Конверт из Шанхая | страница 45
– Что, и вас тоже? – пошутил дедушка.
– По правилам, всех, у кого нет проверенного алиби. Вы, например, не знаете, где я был этой ночью, значит, и я для вас подозреваемый. Но я это знаю и себя подозревать не стану.
– А мы точно знаем друг про друга, что были всю ночь здесь. Так что себя мы тоже не будем подозревать.
– Не смею возражать, – засмеялся Еренев. – Я вас также подозревать не стану, потому что вы можете подтвердить алиби друг друга.
В дверь постучали, товарищ прокурора ее открыл. За дверью стояла Маша. Я глянула на дедушкины часы, с момента отхода состава от станции Чулым прошло двадцать восемь минут.
8
За время нашей беседы Маша раз сто произнесла слово «ужас». Несмотря на это, она не выглядела слабонервной барышней. Во всяком случае, в обмороки не падала и даже не собиралась. А еще меня порадовало ее умение слушать не перебивая. Я рассказала, по возможности без лишних подробностей, про убийство и про то, что жандармы на станции забрали тело и расспросили нас обо всем нам известном. Ну и постаралась преподнести все таким образом, будто просто уговорила Ивана Порфирьевича взять меня с собой и в первом, и во втором случаях. Но уловка не сработала.
– Даша, а почему жандарм выражал свое восхищение вами?
– Влюбился, – сказала я первое, что пришло в голову.
Маша посмеялась, сочтя это шуткой, и задала вопрос снова. Я подумала и пересказала наш диалог. Как меня пытались направить на путь истинный, и как мне пришлось доказывать неправильность таких суждений о девушках.

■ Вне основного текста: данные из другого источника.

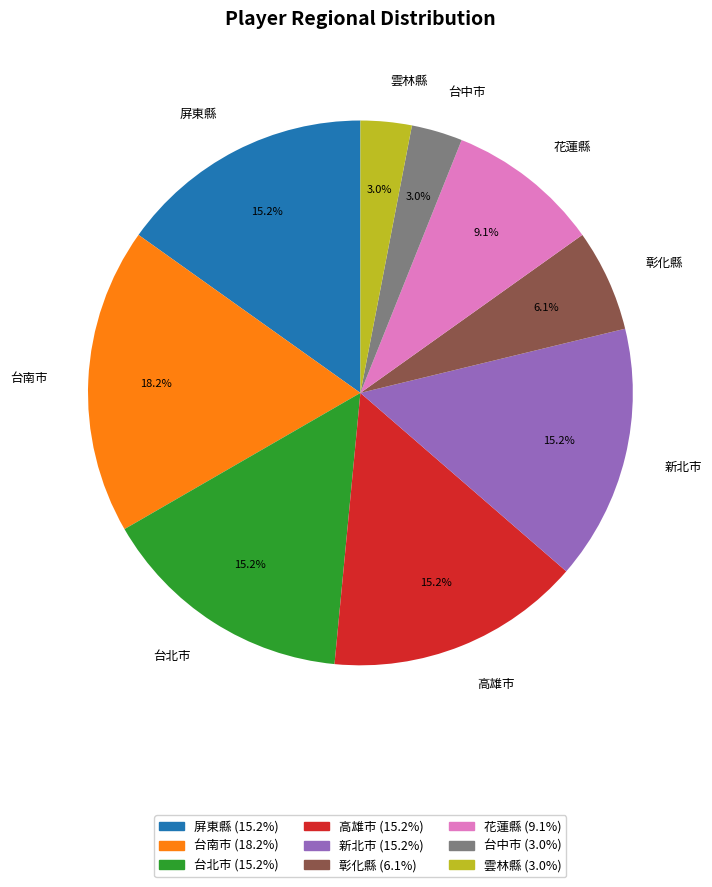

Between 彰化縣 and 新北市, which is larger?

新北市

Потом пришлось еще пояснять свои умозаключения.
– Я вот тоже пыталась нечто подобное проделать, – сказала Маша. – Возможно, у меня что-то и получилось.

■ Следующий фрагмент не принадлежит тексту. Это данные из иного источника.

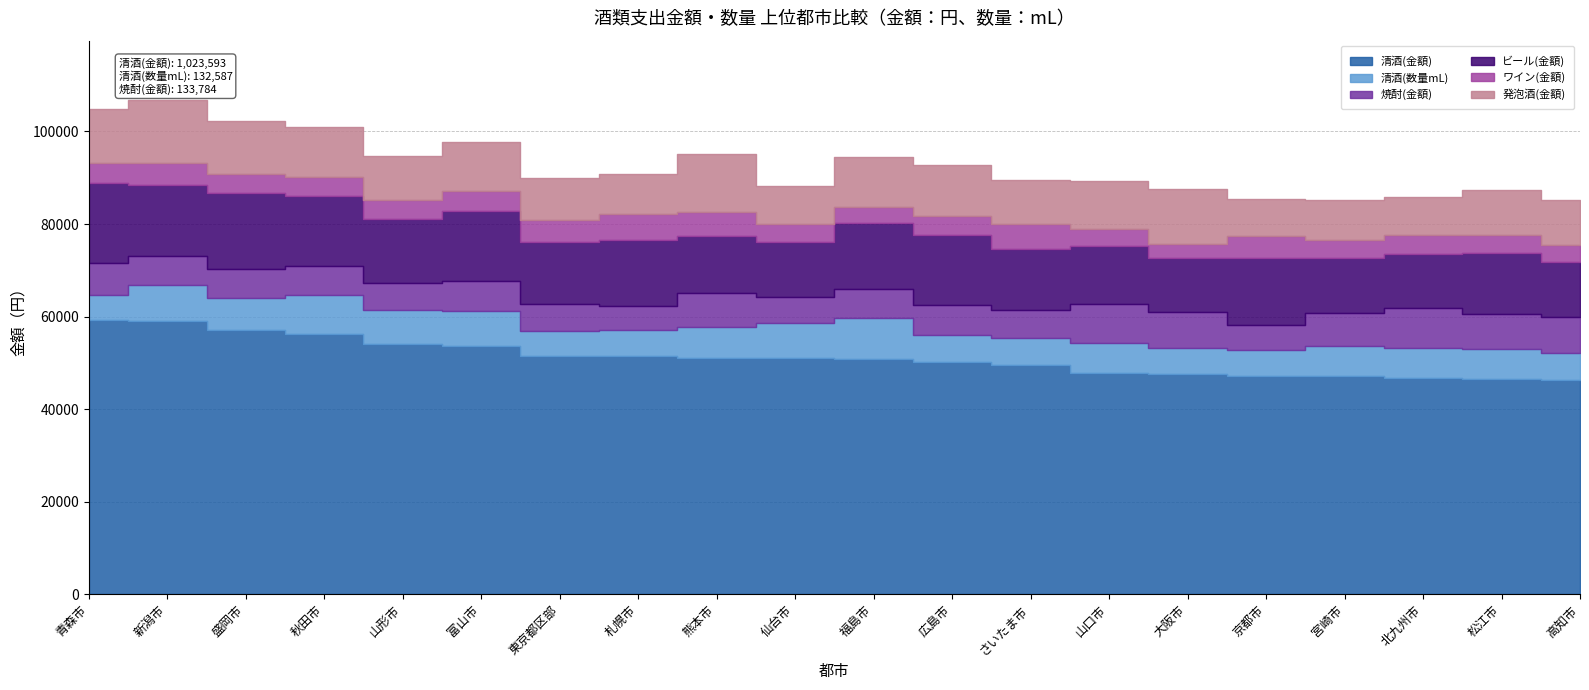

Which has a higher value, 青森市 or 松江市?

青森市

Маша приняла самый загадочный вид, но тут же рассмеялась и стала рассказывать. Рассказывала она хорошо, только часто перескакивала с одного на другое. И выводы из наблюдений делала верные. Еще бы не смущалась при этом так часто, что я начинала вспоминать одного знакомого гимназиста с такой же привычкой смущаться без повода, а меня эти воспоминания отвлекали.
Про убийство всем стало известно еще до отхода поезда от станции Чулым. Прав был Иван Порфирьевич, этакое утаить было невозможно. Большая часть пассажиров была расстроена трагическим происшествием, но самую бурную реакцию оно вызвало у Софьи Яковлевны. У той случилась истерика, Ирина Родионовна, как могла, утешала ее. Даже погадать на картах обещала, от чего прежде по каким-то причинам отказывалась. Из их разговора стало казаться, что Софья Яковлевна считает себя виноватой в смерти господина Соболева. Поначалу тех, кто слышал ее сбивчивый рассказ, такое признание насторожило, но вскоре привело в изумление. Софья Яковлевна полагала, что она накликала смерть на человека, которого даже по имени не запомнила и называла в разговоре то Иваном Демидовичем, то Петром Анисимовичем, тем, что постоянно играла «на фортепьянах» похоронный марш.